Although many textbooks teach that the blue whale has the loudest call, at 188 decibels (dB), in fact the sperm whale has been recorded with calls at 230 dB. Compare that to a jet plane at 140 dB! A sperm whale's click, however, lasts a mere 100 microseconds, while a blue whale's call may last from 10 to 30 seconds, This may explain the discrepancy, as a sperm whale's click is almost over before it starts!
9. The loudest land animal in the New World (Western Hemisphere)

Answer: Howler monkey

The Howler monkey (Alouatta caraya) of South America is of course named for its famous guttural call, typically made at the beginning and end of the day. No other animal of the Americas is louder!
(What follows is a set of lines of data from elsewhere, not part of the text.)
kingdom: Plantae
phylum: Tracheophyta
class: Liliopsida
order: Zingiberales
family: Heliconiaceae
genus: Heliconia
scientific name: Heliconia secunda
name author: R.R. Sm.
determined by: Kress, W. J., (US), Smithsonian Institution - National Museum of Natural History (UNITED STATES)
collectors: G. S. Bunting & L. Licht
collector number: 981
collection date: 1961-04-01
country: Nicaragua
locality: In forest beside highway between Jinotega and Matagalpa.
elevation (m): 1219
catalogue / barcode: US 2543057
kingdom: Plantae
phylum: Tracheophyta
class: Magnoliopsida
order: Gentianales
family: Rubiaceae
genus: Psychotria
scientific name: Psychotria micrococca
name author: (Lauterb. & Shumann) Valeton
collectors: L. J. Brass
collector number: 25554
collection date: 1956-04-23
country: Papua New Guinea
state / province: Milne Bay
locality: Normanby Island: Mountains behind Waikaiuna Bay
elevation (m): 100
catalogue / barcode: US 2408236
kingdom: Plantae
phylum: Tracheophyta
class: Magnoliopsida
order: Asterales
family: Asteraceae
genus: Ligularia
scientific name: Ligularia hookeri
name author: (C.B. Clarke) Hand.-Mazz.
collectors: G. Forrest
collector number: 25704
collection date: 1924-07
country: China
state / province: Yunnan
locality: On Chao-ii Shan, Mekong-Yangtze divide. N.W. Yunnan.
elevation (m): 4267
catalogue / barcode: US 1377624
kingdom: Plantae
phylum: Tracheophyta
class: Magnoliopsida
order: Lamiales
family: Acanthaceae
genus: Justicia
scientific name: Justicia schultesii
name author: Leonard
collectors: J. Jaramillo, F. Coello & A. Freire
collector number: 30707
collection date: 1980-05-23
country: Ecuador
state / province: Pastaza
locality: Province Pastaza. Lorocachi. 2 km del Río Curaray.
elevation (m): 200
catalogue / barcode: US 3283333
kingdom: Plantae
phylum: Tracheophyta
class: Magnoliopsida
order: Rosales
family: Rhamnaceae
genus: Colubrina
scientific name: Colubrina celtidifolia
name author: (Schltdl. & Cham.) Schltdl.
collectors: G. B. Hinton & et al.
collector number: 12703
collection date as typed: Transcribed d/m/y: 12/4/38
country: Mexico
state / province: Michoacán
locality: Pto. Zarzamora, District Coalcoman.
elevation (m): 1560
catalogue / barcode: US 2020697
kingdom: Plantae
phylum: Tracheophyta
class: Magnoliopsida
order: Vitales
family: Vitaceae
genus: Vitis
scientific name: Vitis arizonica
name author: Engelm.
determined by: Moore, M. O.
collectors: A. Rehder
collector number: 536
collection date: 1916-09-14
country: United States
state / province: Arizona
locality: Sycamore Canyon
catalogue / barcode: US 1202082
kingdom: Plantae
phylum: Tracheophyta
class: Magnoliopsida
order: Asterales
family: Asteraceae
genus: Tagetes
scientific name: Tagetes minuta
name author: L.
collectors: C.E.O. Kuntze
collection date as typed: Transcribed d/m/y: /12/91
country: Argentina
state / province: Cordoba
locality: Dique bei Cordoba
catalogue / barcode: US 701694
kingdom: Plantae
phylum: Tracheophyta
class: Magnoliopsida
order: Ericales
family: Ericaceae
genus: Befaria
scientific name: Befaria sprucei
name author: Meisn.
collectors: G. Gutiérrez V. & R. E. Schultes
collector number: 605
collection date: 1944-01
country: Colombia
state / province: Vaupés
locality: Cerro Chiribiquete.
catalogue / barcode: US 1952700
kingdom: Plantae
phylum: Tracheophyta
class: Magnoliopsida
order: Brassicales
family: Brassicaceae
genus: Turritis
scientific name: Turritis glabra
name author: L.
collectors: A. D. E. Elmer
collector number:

Their calls, which can be heard up to three miles away through the dense tropical rainforest, warn competitors to stay away from their territories.

Some of this display may be compensatory, for according to a 2015 European Research Council paper by J. C. Dunn et al, the louder the calls, the smaller the howler's balls. (No one said primatologists had to be circumspect.) Like most New World monkeys, their tails are fully prehensile.

Not only the loudest, howler monkeys are among the largest primates of the New World (save man), yet they are among the least active (save man?), spending about 80% of their lives at rest.
10. The fattest mammal, that is, having the greatest percentage of body fat as an adult

Answer: Blue whale

In studies conducted by Brazilian and U.S. scientists in 1968, the incomparable blue whale had the highest body fat percentage, at 35%. So the biggest and the loudest mammal on Earth is also the fattest!

Now in the 2010s, a Dr. Craig George observed yearling bowhead whales in the Arctic Ocean with blubber about two feet (half a meter) thick, giving them a body fat percentage of 43% to 50%. Dr. George noted the body fat percentage would be greater if one included the fat in the tongue, the gut, and the bone (yes, bone).

Baby elephant, hooded, and harp seals also reach close to 50% bodyfat at weaning time. But these seals and bowhead whales lose their "baby fat" in adulthood, which means the ponderous Balaenoptera musculus still wins the prize!